Towards Photographic Image Manipulation with Balanced Growing of Generative Autoencoders
This work addresses the problem of photorealistic image manipulation for applications like face editing, though it is incremental as it builds on the PIONEER model.
The paper tackles the challenge of achieving fast encoding, faithful reconstructions, sharp high-resolution samples, and a well-structured latent space for semantic image manipulation in generative autoencoders, improving face identity conservation in CelebAHQ and achieving state-of-the-art disentanglement performance.
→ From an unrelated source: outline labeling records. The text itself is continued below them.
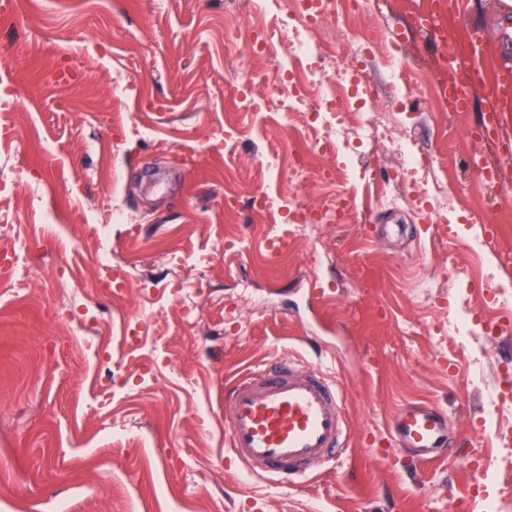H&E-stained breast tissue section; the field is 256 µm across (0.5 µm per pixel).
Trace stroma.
I'll use <instances>...</instances> for the list:
<instances>
[{
  "label": "stroma",
  "instance_id": "35a3bbf8",
  "mask_svg": "<svg viewBox=\"0 0 512 512\" xmlns=\"http://www.w3.org/2000/svg\"><path fill=\"white\" fill-rule=\"evenodd\" d=\"M504 0H450L431 37L405 0H369L355 40L319 44L359 63L369 111L391 112L413 153L434 160L462 206L431 223L398 146L356 145L350 178L300 125L237 109L248 65L276 87L277 63L247 55L257 0H0V512H512V120L492 142L469 134L486 107L445 116L415 88L432 53L478 38L493 80L512 85ZM394 42L361 52L372 34ZM401 143V144H402ZM309 156L304 178L273 176ZM498 168L487 185L470 170ZM289 202L342 199L345 218L261 245ZM117 210L106 241L82 231ZM500 230L484 254L469 239ZM106 253L137 280L102 291ZM81 305L61 311L73 292ZM106 346L92 362L86 340ZM291 356L324 363L351 423L336 463L282 489L230 465L224 389L247 369ZM114 374L110 407L96 378ZM448 414L449 459L422 466L385 434L401 405Z\"/></svg>",
  "mask_w": 512,
  "mask_h": 512
}]
</instances>
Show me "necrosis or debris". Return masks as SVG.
Listing matches in <instances>:
<instances>
[{
    "instance_id": "4bbe7bcc",
    "label": "necrosis or debris",
    "mask_w": 512,
    "mask_h": 512,
    "mask_svg": "<svg viewBox=\"0 0 512 512\" xmlns=\"http://www.w3.org/2000/svg\"><path fill=\"white\" fill-rule=\"evenodd\" d=\"M367 8L366 0H346L336 10L335 0H288L286 15L272 23L253 26L248 39L251 57L275 56L279 60L280 80L277 94L256 93L266 81L264 73L251 70L247 82L252 94L239 97L242 111L274 110L288 116H304L311 95H318L327 110V118L315 131L316 146L326 153L351 150L354 142L379 138L398 141V124L391 113H362L359 104L367 84L362 72L353 66H338L334 56L319 45L313 32L318 19L336 16L340 36L351 37ZM331 82H323L325 72Z\"/></svg>"
}]
</instances>
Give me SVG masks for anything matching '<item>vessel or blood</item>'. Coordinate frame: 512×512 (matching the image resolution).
Instances as JSON below:
<instances>
[{
  "mask_svg": "<svg viewBox=\"0 0 512 512\" xmlns=\"http://www.w3.org/2000/svg\"><path fill=\"white\" fill-rule=\"evenodd\" d=\"M511 116L512 89L490 83L477 136L494 139ZM224 420L233 459L259 464L258 479L271 484L294 483L332 462L350 433L344 395L332 376L291 357L250 371L226 389ZM389 432L394 446L414 449L422 463L446 457L448 416L440 408L404 405L392 415Z\"/></svg>",
  "mask_w": 512,
  "mask_h": 512,
  "instance_id": "vessel-or-blood-1",
  "label": "vessel or blood"
}]
</instances>
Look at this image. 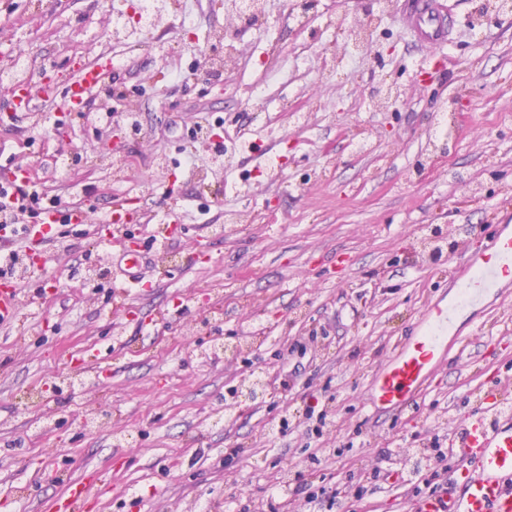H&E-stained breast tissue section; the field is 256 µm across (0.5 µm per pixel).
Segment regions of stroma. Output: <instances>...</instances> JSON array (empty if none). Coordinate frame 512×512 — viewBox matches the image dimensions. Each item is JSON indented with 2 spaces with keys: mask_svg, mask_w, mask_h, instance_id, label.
<instances>
[{
  "mask_svg": "<svg viewBox=\"0 0 512 512\" xmlns=\"http://www.w3.org/2000/svg\"><path fill=\"white\" fill-rule=\"evenodd\" d=\"M112 2L0 0V70L23 53L54 78L34 111L0 122V169L26 167L62 207L95 218L128 194L137 245L164 222L180 231L151 255L128 313L111 277L82 280L123 245L98 242L91 224L62 225L45 245L43 308L0 326V502L42 512L95 476L106 493L86 512H241L283 475L341 489L376 470L336 512H409L402 456L422 450L427 477L433 441L478 407L477 389L512 377L511 282L504 303L488 295L454 325L446 362L407 409L376 416L364 403L450 276L494 225H512V15L478 24L482 0H442L453 29L440 55L405 27L412 0H335L303 25L295 0H267L262 25L182 0L152 28L140 0ZM345 13L372 14L380 63L349 59L346 35L327 28ZM228 42L238 58L214 74ZM100 51L113 68L86 112L112 107L118 123L131 103L139 115L118 175L100 163L115 152L109 135L74 115L63 140L44 119ZM385 84L399 99L371 110ZM205 123L223 133L226 162L203 186L193 132ZM67 154L64 172L55 160ZM229 211L240 223H225ZM86 346L100 369L73 362ZM251 375L268 382L263 401L235 406L230 389ZM312 395L328 416L319 436L304 422ZM286 415L287 433L271 437Z\"/></svg>",
  "mask_w": 512,
  "mask_h": 512,
  "instance_id": "35a3bbf8",
  "label": "stroma"
}]
</instances>
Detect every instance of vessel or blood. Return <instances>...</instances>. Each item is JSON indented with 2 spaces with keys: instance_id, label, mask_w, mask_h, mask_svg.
<instances>
[{
  "instance_id": "1",
  "label": "vessel or blood",
  "mask_w": 512,
  "mask_h": 512,
  "mask_svg": "<svg viewBox=\"0 0 512 512\" xmlns=\"http://www.w3.org/2000/svg\"><path fill=\"white\" fill-rule=\"evenodd\" d=\"M407 27L419 40L442 50L449 41L450 26L441 6L424 0L418 12L407 18ZM102 66L88 65L68 86L70 109L82 111L90 92L99 86ZM90 214L81 208L61 209L51 204L42 208L36 223L28 225L26 256L37 255L43 244L53 241L61 224H86ZM126 266L117 286L121 290L141 284L138 270L141 255L126 251ZM512 276V226L498 225L490 247L469 255L464 274L452 285L446 303L426 306L421 327L415 336L401 342L394 355L374 375L365 397L366 406L376 414L391 413L413 403L435 369L447 356L448 333L457 314L480 303ZM21 283L0 288V323L12 321L19 312ZM512 386L501 382L489 385L476 411L460 416L448 439L454 448L452 482L439 495L415 500L412 512H512V415L501 405ZM95 484L82 482L70 487L66 497L53 502L51 512H83L88 500L98 497Z\"/></svg>"
}]
</instances>
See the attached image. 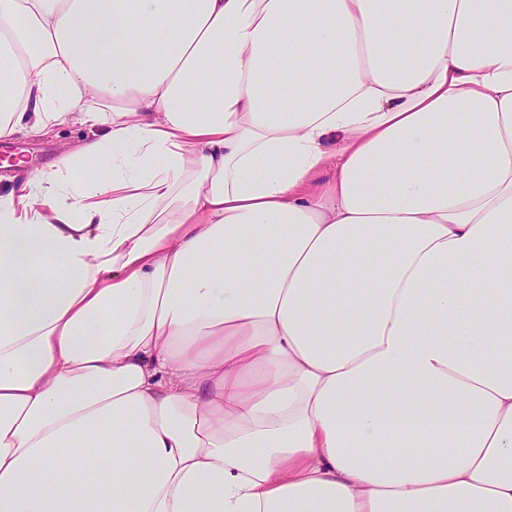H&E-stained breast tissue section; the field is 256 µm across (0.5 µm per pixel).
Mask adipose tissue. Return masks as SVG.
Segmentation results:
<instances>
[{"label": "adipose tissue", "instance_id": "ef3b65f1", "mask_svg": "<svg viewBox=\"0 0 512 512\" xmlns=\"http://www.w3.org/2000/svg\"><path fill=\"white\" fill-rule=\"evenodd\" d=\"M68 122L0 512H512V0H0V140Z\"/></svg>", "mask_w": 512, "mask_h": 512}]
</instances>
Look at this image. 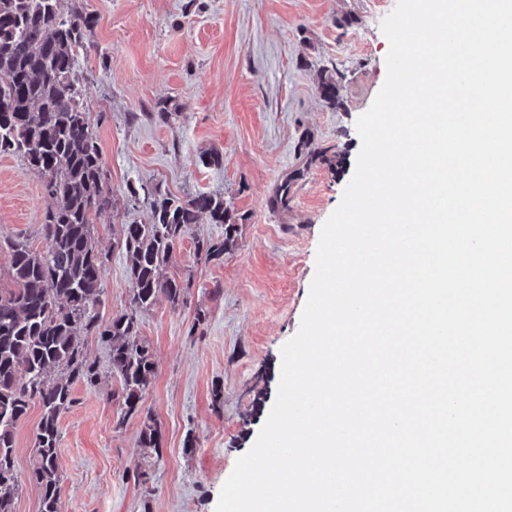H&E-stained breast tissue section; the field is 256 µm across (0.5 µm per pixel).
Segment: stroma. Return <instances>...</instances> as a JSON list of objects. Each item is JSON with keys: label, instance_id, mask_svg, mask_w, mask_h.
Instances as JSON below:
<instances>
[{"label": "stroma", "instance_id": "obj_1", "mask_svg": "<svg viewBox=\"0 0 512 512\" xmlns=\"http://www.w3.org/2000/svg\"><path fill=\"white\" fill-rule=\"evenodd\" d=\"M397 0H64L97 20L76 58L87 92L112 206L97 218L103 319L128 305L131 282L118 247L122 225L148 223V203L128 185L177 196L223 194L239 217L235 248L206 261L197 238L224 227L192 225L167 268L190 283L186 301L159 300L140 317L156 364L140 412L125 415L109 348L84 339L96 386L72 384L58 421V512H215L237 459L255 444L278 395L285 343L299 330L321 229L351 180L361 141L356 121L386 76L380 22ZM336 78L339 107L318 90ZM168 108L169 120L158 117ZM219 151L222 166L202 154ZM288 204L274 205L280 186ZM53 204L21 156L0 155V240L44 247ZM204 324H196L197 314ZM222 389L223 404L213 392ZM158 450L139 445L145 418ZM41 418L31 403L15 431L22 488L14 512H41L28 474Z\"/></svg>", "mask_w": 512, "mask_h": 512}]
</instances>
We present a generative autoencoder that provides fast encoding, faithful reconstructions (eg. retaining the identity of a face), sharp generated/reconstructed samples in high resolutions, and a well-structured latent space that supports semantic manipulation of the inputs. There are no current autoencoder or GAN models that satisfactorily achieve all of these. We build on the progressively growing autoencoder model PIONEER, for which we completely alter the training dynamics based on a careful analysis of recently introduced normalization schemes. We show significantly improved visual and quantitative results for face identity conservation in CelebAHQ. Our model achieves state-of-the-art disentanglement of latent space, both quantitatively and via realistic image attribute manipulations. On the LSUN Bedrooms dataset, we improve the disentanglement performance of the vanilla PIONEER, despite having a simpler model. Overall, our results indicate that the PIONEER networks provide a way towards photorealistic face manipulation.